ULV droplets must drift through the habitat and impinge on flying mosquitoes in order to provide optimal control benefits
These applications are typically programmed to occur between dusk and shortly after dawn, when most beneficial insects are resting
These tiny droplets are unlikely to impinge on objects larger than mosquitoes because those larger objects' physical characteristics and size cause the droplets to drift around rather than deposit on them
The use of the fine ULV droplets means that there are literally millions more droplets to impinge on mosquitoes than there would be if larger droplets were used
10. Explain why the calibration of adulticide machines is so critical. Using the proper size range for the droplets makes it possible to increase control efficiency and decrease the risk of adverse impact to the environment and public health.
The primary reason a piece of equipment must be calibrated is to make sure it is operating in an effective manner and discharging insecticide in the correct amounts according to label recommendations of the particular insecticide.
11. Discuss the importance of insecticide resistance to a mosquito control operator.
Individual differences in susceptibility exist within each species.
Individuals who are substantially less susceptible may be present,
generally at low frequencies, in at least some insect populations.
In the presence of a insecticide, it is these substantially less susceptible
individuals that survive and reproduce.
Hence the development of a portion of a population of insects that are
increasingly tolerant to a specific type of insecticide.
Insect populations exposed to insecticides that have a similar mode of
action for extended periods can be expected to develop resistance.
How to prevent this resistance is an important aspect of mosquito control today.
Insecticide resistance is defined by differences in susceptibility that arise among populations of the same species exposed to insecticides.

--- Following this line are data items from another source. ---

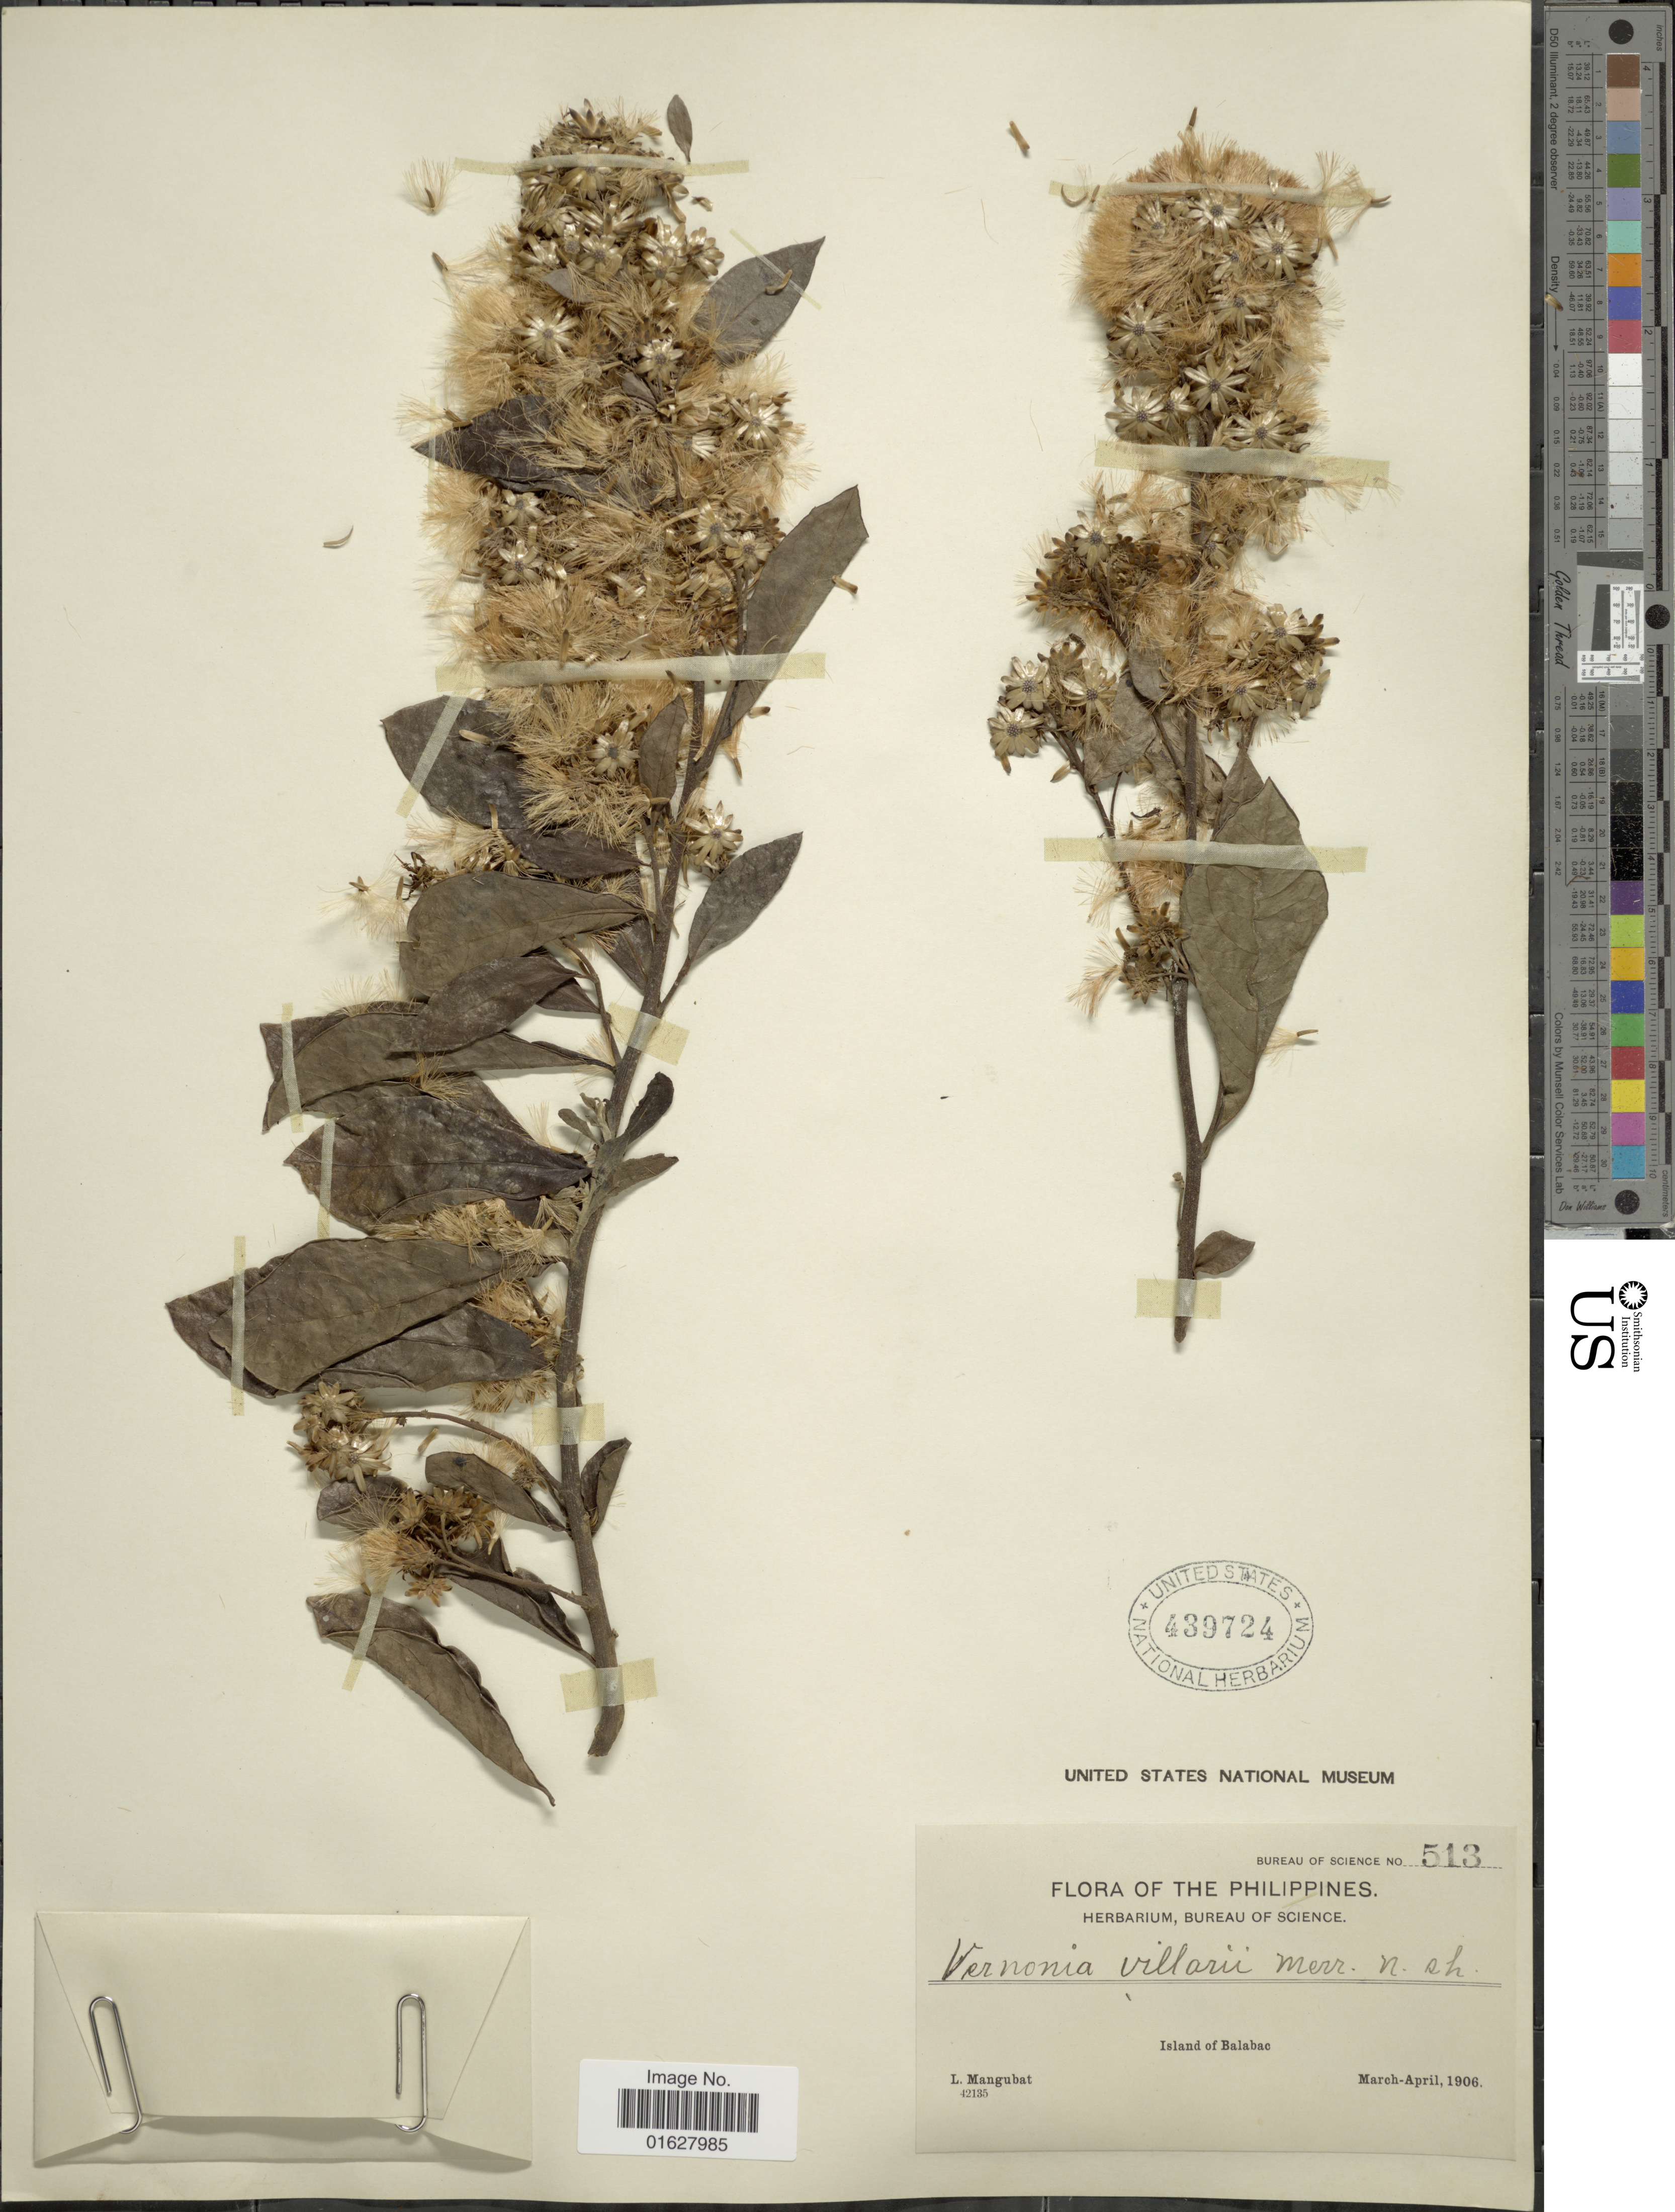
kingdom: Plantae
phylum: Tracheophyta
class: Magnoliopsida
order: Asterales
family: Asteraceae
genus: Vernonia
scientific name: Vernonia scandens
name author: DC.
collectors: L. Mangubat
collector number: Bureau of Science 513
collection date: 1906-03/1906-04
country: Philippines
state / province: Mimaropa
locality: The Philippines. Island of Balabac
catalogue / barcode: US 439724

The risk of developing insecticide resistance in insect populations can be minimized by the use of Integrated Mosquito Management techniques. These practices try to reduce the need for insecticide applications. In addition, it is prudent to rotate the type of insecticide, active ingredient and corresponding mode of action of the insecticides used against an insect population. While this may necessitate the use of a more expensive product for some applications, the long term benefits of preserving susceptibility far outweigh any short term costs. There are a limited number of insecticides registered for mosquito control.
12. List 3 larvicides and 3 adulticides. http://www.epa.gov/opp00001/health/mosquitoes/control.htm
Larvicides kill mosquito larvae. Larvicides include biological insecticides, such as the microbial larvicides Bacillus sphaericus and Bacillus thuringiensis israelensi s . Larvicides include other pesticides, such as temephos, methoprene, oils, and monomolecular films. Larvicide treatment of breeding habitats help reduce the adult mosquito population in nearby areas. Spinosad Methoprene - IGR Temephos - OP Monomolecular Films Oils
Mosquito adulticides are applied as ultra-low volume (ULV) sprays. ULV sprayers dispense very fine aerosol droplets that stay aloft and kill flying mosquitoes on contact. ULV applications involve small quantities of pesticide active ingredient in relation to the size of the area treated, typically less than 3 ounces per acre, which minimizes exposure and risks to people and the environment.